Shari M. Huhndorf received her PhD in comparative literature from New York University, and she is currently Class of 1938 Professor of Native American Studies in the Department of Ethnic Studies at UC Berkeley. Her research and teaching focus on the areas of interdisciplinary Native American studies, Alaska Native studies, contemporary literary and visual culture, cultural studies, gender studies, and American studies.

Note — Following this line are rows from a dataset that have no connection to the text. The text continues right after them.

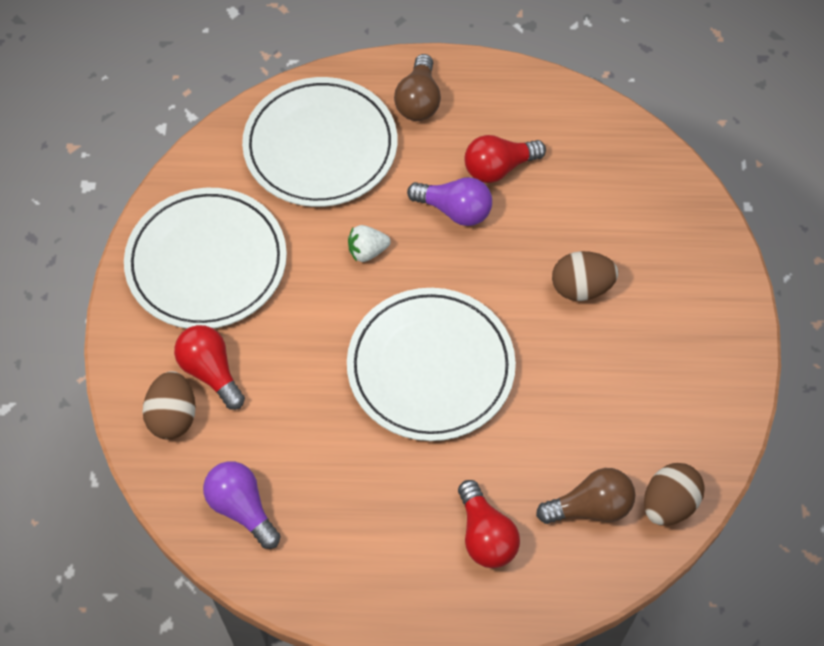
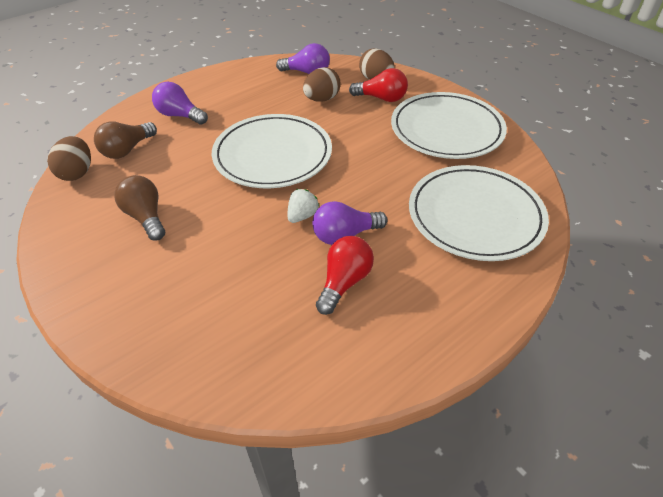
camera: 140 degrees right, 15 degrees down
(367, 251) = (371, 182): white strawberry -> white strawberry (302, 216)
(418, 101) = (457, 290): brown light bulb -> brown light bulb (146, 217)
(485, 535) = (180, 115): red light bulb -> purple light bulb
(581, 287) = (211, 243): brown egg -> brown egg (322, 99)

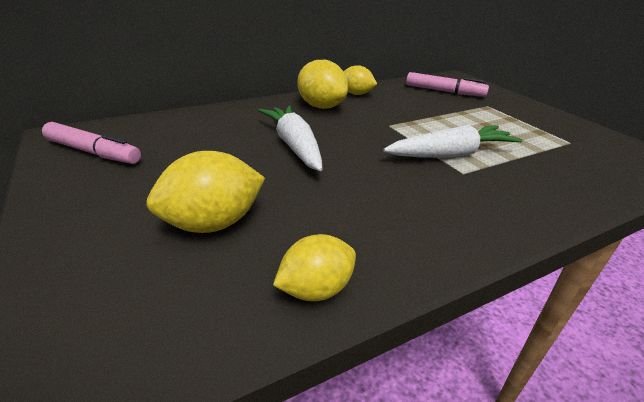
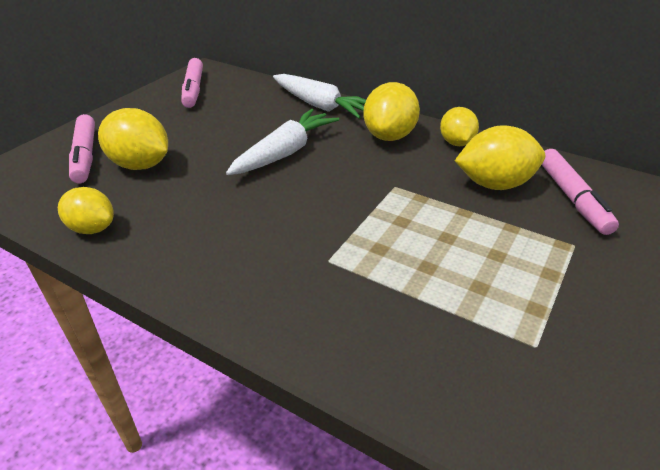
camera: 60 degrees right, 5 degrees up
(126, 262) = (85, 156): none -> pink marker
(414, 101) = (494, 184): none -> yellow lemon
(451, 154) = (366, 244): white carrot -> white carrot (320, 106)

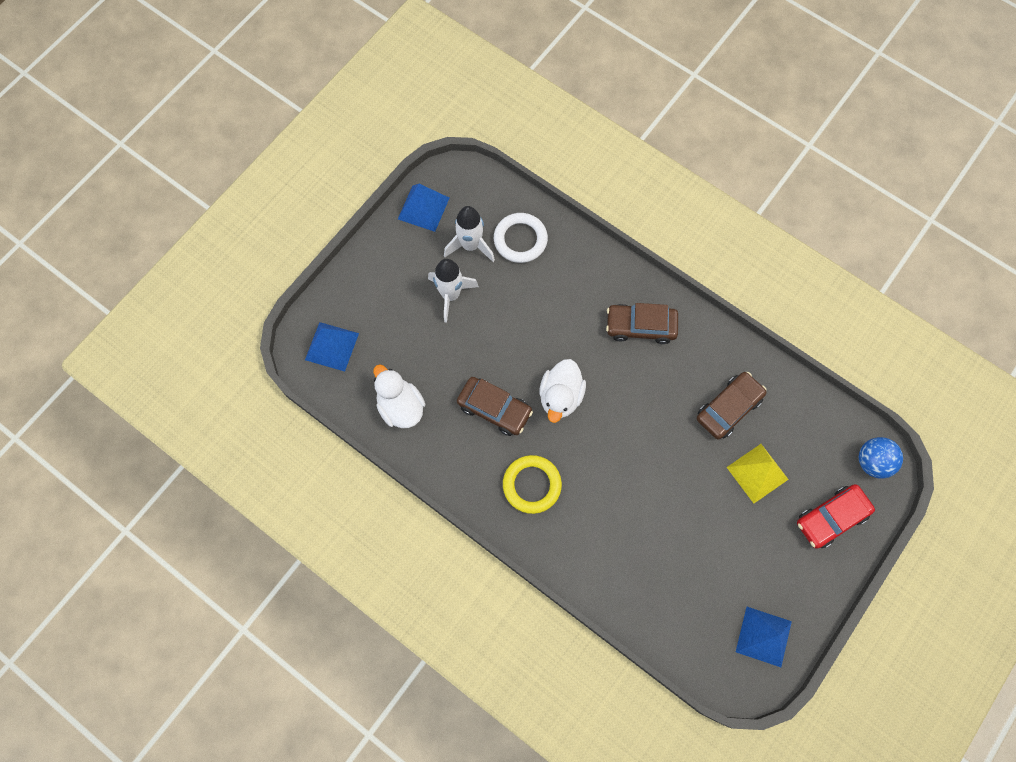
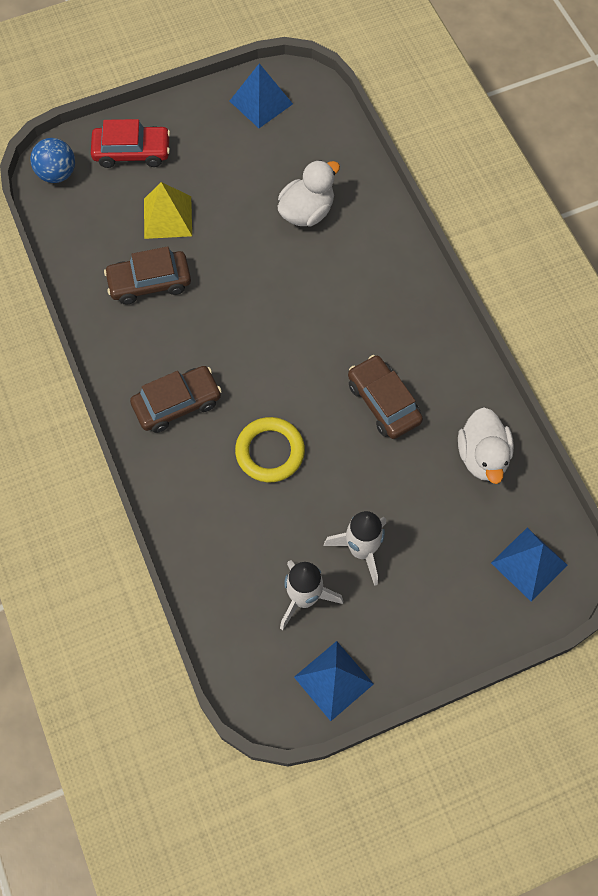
camera: 150 degrees left, 5 degrees down
(520, 240) = (242, 573): white ring -> none
(532, 485) = (388, 314): yellow ring -> yellow ring (270, 452)
(560, 396) = (307, 379): white duck -> white duck (307, 212)
(640, 326) = (177, 403): brown car -> brown car turned 60 degrees counterclockwise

Professor Huhndorf is the author of two books, Going Native: Indians in the American Cultural Imagination (Cornell University Press, 2001) and Mapping the Americas: The Transnational Politics of Contemporary Native Culture (Cornell University Press, 2009), and a co-editor of Indigenous Women and Feminism: Politics, Activism, Culture (University of British Columbia Press, 2010), winner of the Canadian Women's Studies Association Prize for Outstanding Scholarship. Another co-edited work, Sovereignty, Indigeneity, and the Law (Duke University Press, 2011), a special issue of South Atlantic Quarterly, won the Council of Editors of Learned Journals award for best special issue of a journal as well, as the award for outstanding indigenous scholarship from the American Indian and Alaska Native Professors Association for 2011. Her work has also appeared in journals including Critical Inquiry, PMLA, American Quarterly, American Anthropologist, South Atlantic Quarterly, Social Identities, and Annals of Scholarship and Signs (forthcoming). She has received major fellowships from the John Simon Guggenheim Memorial Foundation, the Woodrow Wilson Foundation, the Ford Foundation, and the American Association of University Women. Currently she is working on two book projects: a manuscript tentatively titled “Indigeneity and the Politics of Space: Gender, Geography, Culture,” and, with Roy Huhndorf, a history of indigenous land claims in Alaska. She will present on the first of these two works in progress at the Stanford Humanities Center Feminist and Queer Colloquium on October 28, 2019.